**TO-DO ITEM**. Two lines in the data below mark the range: the one with "Cena_min, 09:00: 500 -> 420" and the one with "Cena_min, 13:00: 620 -> 700". Return both, along with every line between them, exactly.

[[ DATASET ENTRIES, beginning ]]

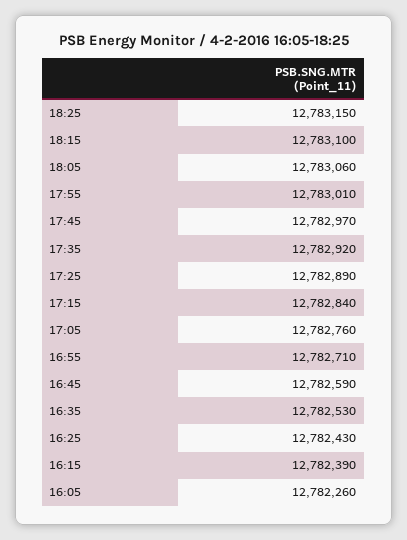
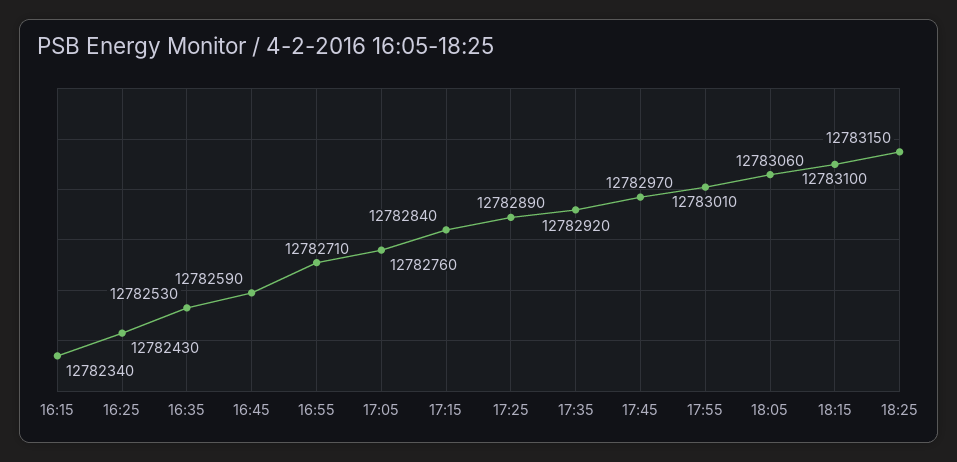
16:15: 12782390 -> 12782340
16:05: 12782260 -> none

[[ DATASET ENTRIES, end ]]
[[ DATASET ENTRIES, beginning ]]

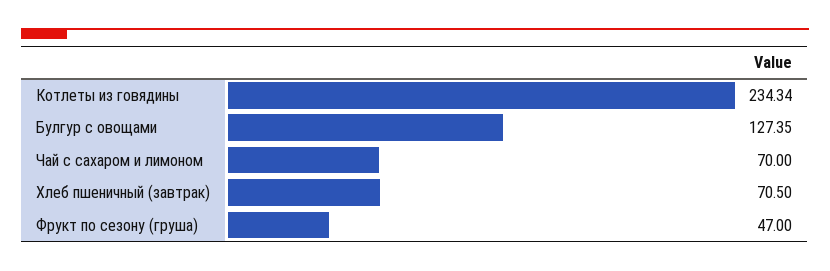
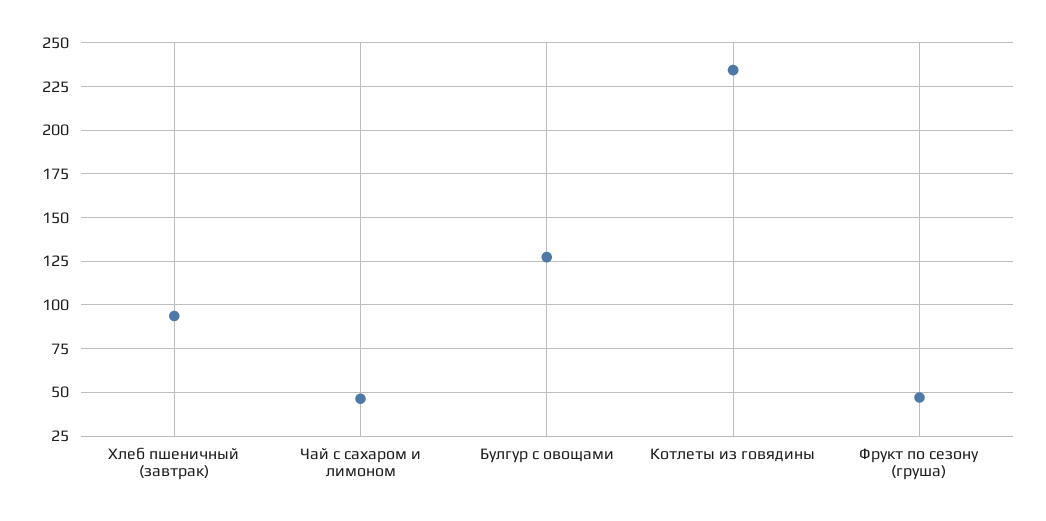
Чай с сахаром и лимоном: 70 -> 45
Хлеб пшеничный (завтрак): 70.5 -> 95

[[ DATASET ENTRIES, end ]]
[[ DATASET ENTRIES, beginning ]]

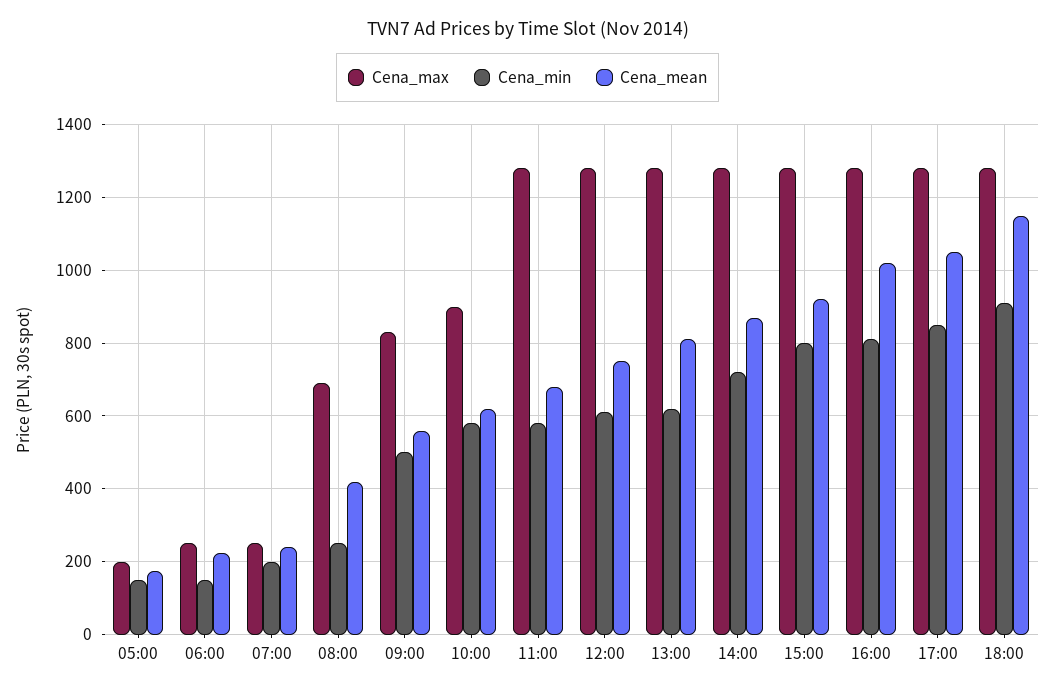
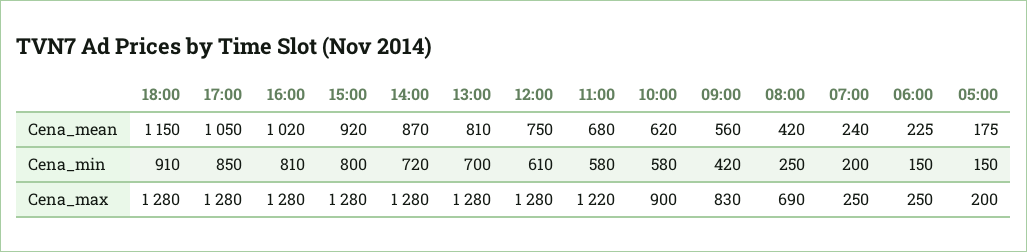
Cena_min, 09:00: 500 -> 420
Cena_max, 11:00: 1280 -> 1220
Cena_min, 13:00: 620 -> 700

[[ DATASET ENTRIES, end ]]

**TASK RESULT**.
Cena_min, 09:00: 500 -> 420
Cena_max, 11:00: 1280 -> 1220
Cena_min, 13:00: 620 -> 700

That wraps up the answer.